Auch dessen Design folgt dem KGM-Leitmotiv („Powered by Toughness“), entsprechend rustikal ist der Auftritt. Dazu zählen serienmäßige 20-Zoll-Räder, Dachreling, Heckspoiler und 20 Zentimeter Bodenfreiheit; markant ist auch die Frontpartie mit dem durchgehenden LED-Leuchtband am oberen Abschluss der Kühlermaske. Dahinter erstreckt sich der Actyon über 4,74 Meter Länge – bis hin zum Heck, das vermutlich nicht nur aus reinem Zufall einen optischen Hauch von Range Rover bietet. Als Ziel hat KGM formuliert, vor allem „designorientierte Kunden“ anzusprechen. Ob die beiden angedeuteten Stege auf der langen Motorhaube dazu beitragen, sei dahingestellt. Zunächst mal wirken sie gewöhnungsbedürftig.
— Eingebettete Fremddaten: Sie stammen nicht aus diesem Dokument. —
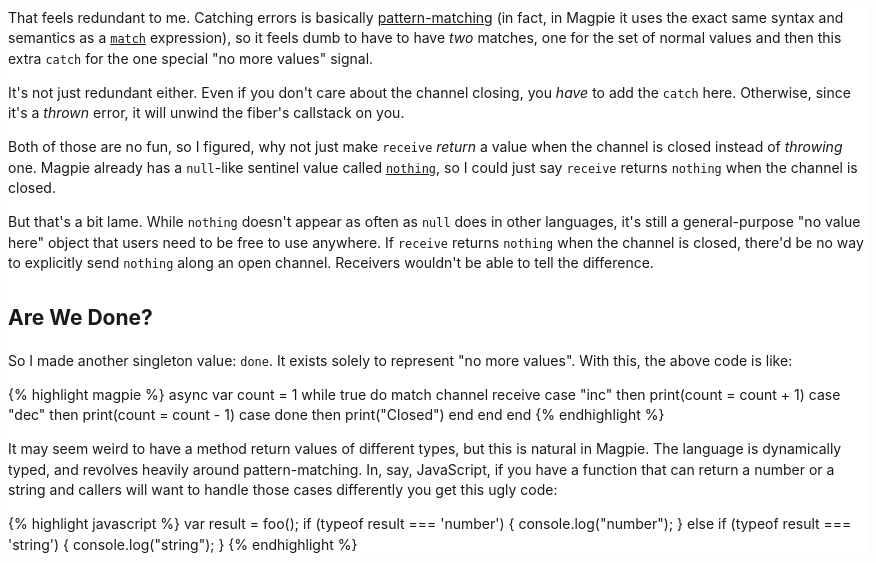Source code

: That feels redundant to me. Catching errors is basically [pattern-matching][]
(in fact, in Magpie it uses the exact same syntax and semantics as a
[`match`][match] expression), so it feels dumb to have to have *two* matches,
one for the set of normal values and then this extra `catch` for the one special
"no more values" signal.

[pattern-matching]: http://magpie-lang.org/patterns.html
[match]: http://magpie-lang.org/pattern-matching.html

It's not just redundant either. Even if you don't care about the channel
closing, you *have* to add the `catch` here. Otherwise, since it's a *thrown*
error, it will unwind the fiber's callstack on you.

Both of those are no fun, so I figured, why not just make `receive` *return* a
value when the channel is closed instead of *throwing* one. Magpie already has
a `null`-like sentinel value called [`nothing`][nothing], so I could just say
`receive` returns `nothing` when the channel is closed.

[nothing]: http://magpie-lang.org/primitives.html#nothing

But that's a bit lame. While `nothing` doesn't appear as often as `null` does
in other languages, it's still a general-purpose "no value here" object that
users need to be free to use anywhere. If `receive` returns `nothing` when the
channel is closed, there'd be no way to explicitly send `nothing` along an open
channel. Receivers wouldn't be able to tell the difference.

## Are We Done?

So I made another singleton value: `done`. It exists solely to represent "no
more values". With this, the above code is like:

{% highlight magpie %}
async
    var count = 1
    while true do
        match channel receive
            case "inc" then print(count = count + 1)
            case "dec" then print(count = count - 1)
            case done then print("Closed")
        end
    end
end
{% endhighlight %}

It may seem weird to have a method return values of different types, but this
is natural in Magpie. The language is dynamically typed, and revolves heavily
around pattern-matching. In, say, JavaScript, if you have a function that can
return a number or a string and callers will want to handle those cases
differently you get this ugly code:

{% highlight javascript %}
var result = foo();
if (typeof result === 'number') {
  console.log("number");
} else if (typeof result === 'string') {
  console.log("string");
}
{% endhighlight %}


[part one]: /2013/01/13/iteration-inside-and-out/
[part two]: 2013/02/24/iteration-inside-and-out-part-2/
[undefined]: http://javascriptweblog.wordpress.com/2010/08/16/understanding-undefined-and-preventing-referenceerrors/
[sentinel value]: http://en.wikipedia.org/wiki/Sentinel_value
[magpie]: http://magpie-lang.org/
[fibers]: http://en.wikipedia.org/wiki/Green_threads
[channels]: http://golang.org/doc/effective_go.html#channels
[csp]: http://en.wikipedia.org/wiki/Communicating_sequential_processes
[go]: http://golang.org/
[throw an error]: http://magpie-lang.org/error-handling.html
[block]: http://magpie-lang.org/blocks.html
[multimethods]: http://magpie-lang.org/multimethods.html
[iterator]: http://docs.oracle.com/javase/6/docs/api/java/util/Iterator.html
[ienumerator]: http://msdn.microsoft.com/en-us/library/78dfe2yb.aspx
[iteration protocol]: http://docs.python.org/2/c-api/iter.html
[map]: http://en.wikipedia.org/wiki/Map_(higher-order_function)
[filter]: http://en.wikipedia.org/wiki/Filter_(higher-order_function)
[fold]: http://en.wikipedia.org/wiki/Fold_(higher-order_function)
[go sieve]: http://golang.org/doc/play/sieve.go
[sieve of eratosthenes]: http://en.wikipedia.org/wiki/Sieve_of_Eratosthenes
[foreach]: https://developer.mozilla.org/en-US/docs/JavaScript/Reference/Global_Objects/Array/forEach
Außer Diskussion steht, dass der Innenraum echten Premium-Willen untermauert, dabei aber funktional bleibt. Verarbeitung, Materialanmutung, Haptik und Ausstattung des Actyon machen einen durchweg guten Eindruck. Die Farbabstimmung ist gelungen, die Ledersitze – vorne wie hinten beheizbar, in der ersten Reihe zudem belüftet – bieten viel Bequemlichkeit und Komfort.
Das Cockpit wird von zwei nebeneinander platzierten 12,3-Zoll-Displays dominiert – physische Tasten sind kaum vorhanden, die Bedienung erfolgt weitgehend digital.
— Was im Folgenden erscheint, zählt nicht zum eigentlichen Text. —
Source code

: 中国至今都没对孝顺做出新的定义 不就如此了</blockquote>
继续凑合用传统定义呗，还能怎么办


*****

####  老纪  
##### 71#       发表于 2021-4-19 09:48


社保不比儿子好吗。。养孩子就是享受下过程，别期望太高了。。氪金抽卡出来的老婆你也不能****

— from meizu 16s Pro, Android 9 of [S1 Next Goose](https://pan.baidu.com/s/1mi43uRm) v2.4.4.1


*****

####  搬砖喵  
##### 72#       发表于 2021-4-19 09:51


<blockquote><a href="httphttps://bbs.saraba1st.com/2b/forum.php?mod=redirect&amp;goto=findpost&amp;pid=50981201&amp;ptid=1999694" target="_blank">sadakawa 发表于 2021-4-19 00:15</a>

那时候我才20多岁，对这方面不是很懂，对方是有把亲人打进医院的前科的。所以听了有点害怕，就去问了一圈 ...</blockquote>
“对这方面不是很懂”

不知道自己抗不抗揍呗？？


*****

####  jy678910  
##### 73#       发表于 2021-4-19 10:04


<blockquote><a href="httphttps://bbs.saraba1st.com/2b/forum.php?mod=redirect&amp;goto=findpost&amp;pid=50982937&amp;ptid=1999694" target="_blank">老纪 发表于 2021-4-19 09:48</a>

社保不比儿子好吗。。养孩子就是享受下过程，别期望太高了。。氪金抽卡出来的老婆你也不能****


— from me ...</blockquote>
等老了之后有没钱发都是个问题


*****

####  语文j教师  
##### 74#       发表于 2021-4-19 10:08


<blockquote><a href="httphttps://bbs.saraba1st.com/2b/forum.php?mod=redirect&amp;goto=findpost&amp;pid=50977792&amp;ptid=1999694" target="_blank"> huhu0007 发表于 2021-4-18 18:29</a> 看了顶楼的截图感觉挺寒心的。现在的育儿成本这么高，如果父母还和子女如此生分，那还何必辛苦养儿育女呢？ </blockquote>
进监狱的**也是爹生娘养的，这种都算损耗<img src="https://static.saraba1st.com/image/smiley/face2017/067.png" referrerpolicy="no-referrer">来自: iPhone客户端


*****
Alles ganz schön digital hier: das Cockpit des KGM Actyon. Dass die abgekupferte Grafik der Digitalarmaturen schon beim Vorbild BMW ein Flop war, spielt am Ende nur eine untergeordnete Rolle. Denn das Preis-Leistungs-Verhältnis des Koreaners ist so stimmig wie die Verarbeitungsgüte.
Traditionalisten wissen das nicht immer zu schätzen, doch sie können beruhigt sein: Die Benutzeroberfläche des KGM ist übersichtlich und lässt sich, nach einer grundsätzlich unverzichtbaren Orientierungsphase, größtenteils intuitiv bedienen. Denn die einzelnen Menüs sind relativ logisch aufgebaut; häufig genutzte Funktionen wurden nicht tief in Untermenüs versteckt, sondern sind per Schnellwahl erreichbar. Was der Generation Smartphone indes nicht gefallen dürfte: Die Einbindung des Geräts via Apple CarPlay oder Android Auto funktioniert nur kabelgebunden.
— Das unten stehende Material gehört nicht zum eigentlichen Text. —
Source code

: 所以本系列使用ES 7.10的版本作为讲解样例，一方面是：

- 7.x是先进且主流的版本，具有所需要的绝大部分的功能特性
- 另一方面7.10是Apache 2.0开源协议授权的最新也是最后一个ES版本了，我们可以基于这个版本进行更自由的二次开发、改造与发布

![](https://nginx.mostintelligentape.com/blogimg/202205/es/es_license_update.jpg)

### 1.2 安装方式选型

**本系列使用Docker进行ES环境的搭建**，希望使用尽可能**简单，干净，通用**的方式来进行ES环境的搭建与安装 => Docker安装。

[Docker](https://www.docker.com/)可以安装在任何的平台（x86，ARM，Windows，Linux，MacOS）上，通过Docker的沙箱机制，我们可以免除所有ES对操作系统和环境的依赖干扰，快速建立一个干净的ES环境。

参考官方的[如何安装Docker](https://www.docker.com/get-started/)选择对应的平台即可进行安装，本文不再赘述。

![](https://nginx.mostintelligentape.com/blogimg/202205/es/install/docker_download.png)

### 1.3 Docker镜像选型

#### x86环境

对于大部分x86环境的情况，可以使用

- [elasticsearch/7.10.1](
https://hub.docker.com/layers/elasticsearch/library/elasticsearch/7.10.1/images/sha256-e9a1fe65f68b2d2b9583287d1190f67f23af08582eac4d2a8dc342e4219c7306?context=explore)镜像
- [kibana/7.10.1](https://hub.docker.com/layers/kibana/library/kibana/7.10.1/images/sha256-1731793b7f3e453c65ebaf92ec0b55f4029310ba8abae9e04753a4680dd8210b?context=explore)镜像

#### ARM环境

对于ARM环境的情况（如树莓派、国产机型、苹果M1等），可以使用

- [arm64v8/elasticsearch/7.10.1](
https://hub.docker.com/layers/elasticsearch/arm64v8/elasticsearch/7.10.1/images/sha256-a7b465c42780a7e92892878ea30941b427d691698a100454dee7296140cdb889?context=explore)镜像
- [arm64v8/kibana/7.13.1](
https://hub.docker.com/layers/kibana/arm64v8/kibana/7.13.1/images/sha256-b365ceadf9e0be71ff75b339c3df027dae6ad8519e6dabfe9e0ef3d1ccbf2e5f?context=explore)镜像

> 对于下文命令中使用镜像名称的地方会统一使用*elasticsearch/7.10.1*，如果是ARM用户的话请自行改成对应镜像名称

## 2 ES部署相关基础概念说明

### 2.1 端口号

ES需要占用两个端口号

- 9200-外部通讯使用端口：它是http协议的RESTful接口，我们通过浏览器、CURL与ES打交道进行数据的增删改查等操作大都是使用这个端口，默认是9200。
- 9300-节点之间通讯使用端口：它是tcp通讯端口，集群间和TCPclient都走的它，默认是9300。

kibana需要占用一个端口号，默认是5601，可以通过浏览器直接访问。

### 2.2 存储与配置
Was umso verwunderlicher ist, als dass KGM bei der Serienausstattung ansonsten nicht gespart hat. Schon die Einstiegsversion namens Core (ab 35.790 Euro) bietet unter anderem LED-Scheinwerfer, Zwei-Zonen-Klimaautomatik sowie elektrisch einstell-, anklapp- und beheizbare Außenspiegel. An Helfern sind wenigstens Notbrems-, Fernlicht- und Spurhalteassistent mit von der Partie, dazu gibt es eine Müdigkeitserkennung. Die Ausstattungsstufe zwei, genannt Bliss (ab 39.450 Euro), ergänzt das Paket um Totwinkelassistent und Querverkehrswarner, auch die sechsstufige Getriebeautomatik ist dann grundsätzlich installiert.

Schalten und walten: Ab der mittleren Ausstattungsstufe wechselt der Actyon die sechs Gänge des Getriebes automatisch. Immer damit verbunden ist ein Benziner mit 120 kW (163 PS) Leistung.
Wer damit noch nicht zufrieden ist, kann sich mit der Lux-Ausstattung ab 42.250 Euro unter anderem noch ein 360-Grad-Kamerasystem, den Querverkehrsassistenten mit Notbremsfunktion, einen Ausstiegswarner und den Tempomat mit adaptiver Abstandsregelung gönnen. Dazu werden die Passagiere je nach Ausstattung von Leder, Holz- und Karbonleisten und einer mehrfarbigen Ambientebeleuchtung empfangen – das alles wirkt sehr ansehnlich. Zumindest im Obergeschoss. Denn fällt der Blick in Richtung Wagenboden, trifft er sodann auf erkennbar preiswertere Materialien. Doch das ist nichts, was das Wohlbefinden an Bord nachhaltig schmälern würde. Zumal es auch beim Platzangebot nichts zu meckern gibt: In beiden Sitzreihen steht so viel Raum zur Verfügung, dass die Grundbedürfnisse mehr als nur übererfüllt sind. Stark sind überdies die 668 Liter, die das Gepäckabteil selbst bei aufgestellter Rückbank im Angebot hat.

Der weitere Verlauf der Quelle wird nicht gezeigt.